The way she charts her own path is a lesson that resonates strongly in her students. Tanja Bosak, one of Newman's first students at Caltech and now an assistant professor at MIT, says she tries to model parts of her own lab after Newman's.
“She let me really develop my own project the way I wanted but was always there to support me and answer questions,” explains Bosak. “She taught me that you can have fun and do science. And that it's really important to run a lab the way you want—you don't have to try to be something you're not.”
Whether it's the quick switch from English to Spanish to order a sandwich from a Latino cashier at an MIT café, her ability to bridge geology and microbiology, or juggling her work life and home life, Newman moves with ease across several worlds.

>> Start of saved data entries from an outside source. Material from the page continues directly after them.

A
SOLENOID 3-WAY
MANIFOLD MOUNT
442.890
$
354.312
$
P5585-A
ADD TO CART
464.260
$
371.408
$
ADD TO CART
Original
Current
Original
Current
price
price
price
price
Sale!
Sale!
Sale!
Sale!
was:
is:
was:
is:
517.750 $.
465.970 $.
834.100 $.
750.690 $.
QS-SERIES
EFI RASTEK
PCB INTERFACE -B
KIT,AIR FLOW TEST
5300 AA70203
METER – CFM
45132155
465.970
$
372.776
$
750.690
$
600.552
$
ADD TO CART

“She's gone from being a student, when I first met her, to the head of a huge lab and a leader in her field,” says Bassler. “But to me she seems exactly the same as that day she walked into Cold Spring Harbor. Her science has certainly grown and changed, but in her spirit, she's one of the brightest lights in the bacterial community. Her modesty and enthusiasm and talent are always a breath of fresh air.”
As for the future, Newman hesitates to predict where her next research projects will take her, beyond the obvious continuation of her foray into cystic fibrosis. “My hope is that in the longer term, my research will take me in directions I can't even imagine now,” she says, “because that's what makes this so fun.”